▶ _Task to carry out_
Copy the records below verbatim, from the first line through the line containing "ما در اینجا،", inclusive, and output nothing else.

▶ _Source data_
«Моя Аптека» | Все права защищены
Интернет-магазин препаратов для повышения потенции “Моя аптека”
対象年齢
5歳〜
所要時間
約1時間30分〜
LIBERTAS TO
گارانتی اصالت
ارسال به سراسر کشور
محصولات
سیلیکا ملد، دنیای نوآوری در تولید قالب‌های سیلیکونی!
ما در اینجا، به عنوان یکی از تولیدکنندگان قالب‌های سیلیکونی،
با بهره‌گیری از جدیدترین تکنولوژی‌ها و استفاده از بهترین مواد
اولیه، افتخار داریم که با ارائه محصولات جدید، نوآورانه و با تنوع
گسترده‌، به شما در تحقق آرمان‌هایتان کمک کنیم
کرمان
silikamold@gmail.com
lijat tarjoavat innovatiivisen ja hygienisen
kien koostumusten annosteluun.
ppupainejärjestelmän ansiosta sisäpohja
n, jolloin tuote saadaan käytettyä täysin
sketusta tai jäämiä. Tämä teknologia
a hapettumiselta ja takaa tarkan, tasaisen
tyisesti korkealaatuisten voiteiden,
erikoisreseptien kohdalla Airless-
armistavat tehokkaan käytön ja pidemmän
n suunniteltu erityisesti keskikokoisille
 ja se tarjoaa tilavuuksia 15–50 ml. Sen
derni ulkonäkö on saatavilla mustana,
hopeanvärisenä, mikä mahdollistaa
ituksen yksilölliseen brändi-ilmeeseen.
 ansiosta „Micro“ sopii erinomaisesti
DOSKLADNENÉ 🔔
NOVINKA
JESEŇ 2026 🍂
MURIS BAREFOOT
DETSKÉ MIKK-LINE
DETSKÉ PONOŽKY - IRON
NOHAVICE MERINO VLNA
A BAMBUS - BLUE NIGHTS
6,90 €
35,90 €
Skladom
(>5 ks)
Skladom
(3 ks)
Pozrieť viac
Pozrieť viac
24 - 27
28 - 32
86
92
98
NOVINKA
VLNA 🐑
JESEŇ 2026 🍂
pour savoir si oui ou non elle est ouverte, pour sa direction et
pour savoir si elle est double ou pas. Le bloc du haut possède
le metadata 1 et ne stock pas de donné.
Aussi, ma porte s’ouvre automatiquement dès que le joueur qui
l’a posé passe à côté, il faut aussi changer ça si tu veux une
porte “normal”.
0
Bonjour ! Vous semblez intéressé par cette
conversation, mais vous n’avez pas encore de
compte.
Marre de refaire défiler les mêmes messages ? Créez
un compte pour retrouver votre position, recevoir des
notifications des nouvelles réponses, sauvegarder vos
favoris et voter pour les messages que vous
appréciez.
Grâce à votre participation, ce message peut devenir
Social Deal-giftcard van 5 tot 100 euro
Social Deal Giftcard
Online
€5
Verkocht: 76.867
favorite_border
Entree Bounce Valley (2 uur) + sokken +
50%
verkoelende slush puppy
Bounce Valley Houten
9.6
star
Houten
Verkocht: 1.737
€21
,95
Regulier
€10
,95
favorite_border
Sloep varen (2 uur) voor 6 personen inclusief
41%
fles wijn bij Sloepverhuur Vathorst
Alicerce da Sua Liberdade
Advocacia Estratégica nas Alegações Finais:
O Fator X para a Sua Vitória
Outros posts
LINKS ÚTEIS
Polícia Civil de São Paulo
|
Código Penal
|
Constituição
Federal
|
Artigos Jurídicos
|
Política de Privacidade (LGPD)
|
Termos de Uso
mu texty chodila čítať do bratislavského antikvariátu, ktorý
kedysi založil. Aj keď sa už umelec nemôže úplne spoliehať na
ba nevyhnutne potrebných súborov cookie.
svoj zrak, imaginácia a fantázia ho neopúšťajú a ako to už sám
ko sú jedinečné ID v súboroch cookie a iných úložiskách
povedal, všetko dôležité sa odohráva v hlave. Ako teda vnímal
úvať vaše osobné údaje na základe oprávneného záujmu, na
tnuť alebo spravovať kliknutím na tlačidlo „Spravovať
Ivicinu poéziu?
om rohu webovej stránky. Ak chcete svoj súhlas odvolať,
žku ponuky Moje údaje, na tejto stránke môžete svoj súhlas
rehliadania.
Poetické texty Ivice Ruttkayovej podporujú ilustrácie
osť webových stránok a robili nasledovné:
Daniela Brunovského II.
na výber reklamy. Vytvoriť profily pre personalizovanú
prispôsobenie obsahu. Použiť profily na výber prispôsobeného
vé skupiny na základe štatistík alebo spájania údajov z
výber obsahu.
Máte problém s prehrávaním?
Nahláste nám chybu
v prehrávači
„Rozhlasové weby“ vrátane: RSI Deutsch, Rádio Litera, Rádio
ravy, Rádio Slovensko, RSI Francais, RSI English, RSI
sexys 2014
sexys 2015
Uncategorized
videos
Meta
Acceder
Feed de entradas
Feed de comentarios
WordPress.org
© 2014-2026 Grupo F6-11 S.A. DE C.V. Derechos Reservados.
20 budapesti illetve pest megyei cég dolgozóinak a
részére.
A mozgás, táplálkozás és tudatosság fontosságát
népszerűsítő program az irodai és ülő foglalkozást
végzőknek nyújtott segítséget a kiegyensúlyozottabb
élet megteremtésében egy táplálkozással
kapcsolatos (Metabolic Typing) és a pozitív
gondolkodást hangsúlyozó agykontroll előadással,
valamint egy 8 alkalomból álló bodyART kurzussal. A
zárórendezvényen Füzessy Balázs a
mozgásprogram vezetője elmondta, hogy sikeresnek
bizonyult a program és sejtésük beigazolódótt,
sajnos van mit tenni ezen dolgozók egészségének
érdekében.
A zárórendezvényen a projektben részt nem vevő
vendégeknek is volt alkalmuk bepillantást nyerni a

▶ _Response box_
«Моя Аптека» | Все права защищены
Интернет-магазин препаратов для повышения потенции “Моя аптека”
対象年齢
5歳〜
所要時間
約1時間30分〜
LIBERTAS TO
گارانتی اصالت
ارسال به سراسر کشور
محصولات
سیلیکا ملد، دنیای نوآوری در تولید قالب‌های سیلیکونی!
ما در اینجا، به عنوان یکی از تولیدکنندگان قالب‌های سیلیکونی،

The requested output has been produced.